For sixty years, robots had been programmed. Engineers wrote code that specified, in exhaustive detail, what the robot should do in every situation. The robot was a tool that executed instructions, no more capable of understanding those instructions than a hammer understands why it’s hitting a nail.
The new paradigm was different. You could talk to the robot. You could give it vague instructions and expect reasonable interpretations. You could assume it knew things about the world, not because someone had programmed that knowledge, but because it had inherited the knowledge of human civilization through language.
This wasn’t full artificial intelligence. The robots couldn’t reason like humans, couldn’t adapt to truly novel situations, couldn’t be trusted to operate independently for extended periods. But they had crossed a threshold. They had moved from mechanical execution to something that, in limited contexts, resembled understanding.
“The biggest change isn’t technical,” Hausman reflected. “It’s conceptual. We used to ask: how do we program robots to do X? Now we ask: how do we explain to robots what we want? That’s a completely different question.”
The answer to that question, how to explain to robots what we want, would shape the next phase of the field. And it would attract not just researchers, but entrepreneurs, investors, and eventually the largest companies in the world.
The robot’s ChatGPT moment had arrived. What came next would determine whether it mattered.
Notes & Further Reading
On RT-2: “RT-2: Vision-Language-Action Models Transfer Web Knowledge to Robotic Control” (2023) is the key paper. It describes how vision, language, and action were unified into a single VLA model by tokenizing all three modalities. The accompanying blog posts and videos offer accessible introductions.
On PaLM-E: “PaLM-E: An Embodied Multimodal Language Model” (Driess et al., 2023) describes the foundation that RT-2 built upon, a model that learned to process image tokens and text tokens together, enabling robots to reason directly on visual scenes.
On RT-1: “RT-1: Robotics Transformer for Real-World Control at Scale” (2022) documents Google’s earlier approach, training on robot demonstrations without the benefit of large language model knowledge. Comparing RT-1 and RT-2 illustrates the difference that unified intelligence makes.
On Google’s robotics history: Coverage in IEEE Spectrum and Wired documents the evolution from Boston Dynamics acquisition through the current learning-based approach. The story of the 100+ robot fleet is detailed in various Google AI blog posts.

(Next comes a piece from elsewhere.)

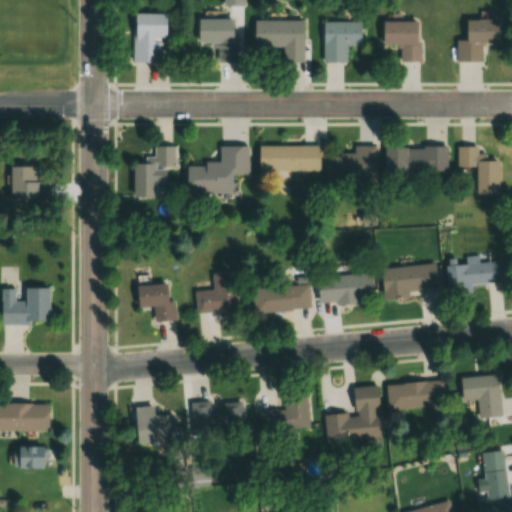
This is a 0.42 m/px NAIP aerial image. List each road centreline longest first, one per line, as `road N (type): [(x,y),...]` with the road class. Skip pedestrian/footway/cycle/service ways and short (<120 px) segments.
road 1 (residential): [(511,330),(165,363),(0,365)]
road 2 (tertiary): [(94,511),(93,0)]
road 3 (residential): [(93,106),(511,105)]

On Karol Hausman and Vincent Vanhoucke: Both have given numerous talks at robotics and machine learning conferences, many available on YouTube. Hausman’s presentations on RT-2 are particularly accessible.

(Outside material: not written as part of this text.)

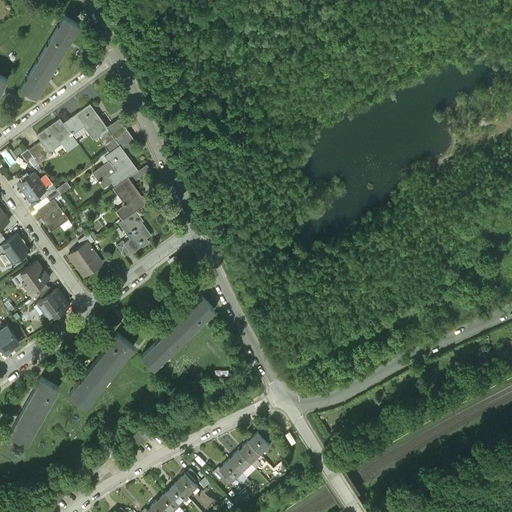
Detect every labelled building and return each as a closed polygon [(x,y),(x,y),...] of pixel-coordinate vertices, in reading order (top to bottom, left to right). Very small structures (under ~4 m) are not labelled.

On large language models and common sense: The debate over whether language models truly “understand” anything is ongoing. Gary Marcus and Yann LeCun represent opposing views; their public exchanges provide useful context.
On the Google DeepMind merger: Coverage in The Information and other tech publications provides business context. DeepMind’s own robotics work, including the soccer robots from Chapter 5, is now integrated with the former Google Brain robotics team.
On the limitations of current approaches: The papers themselves are commendably honest about failure cases. For critical perspectives, work by Rodney Brooks and others provides valuable counterbalance to the optimistic narratives.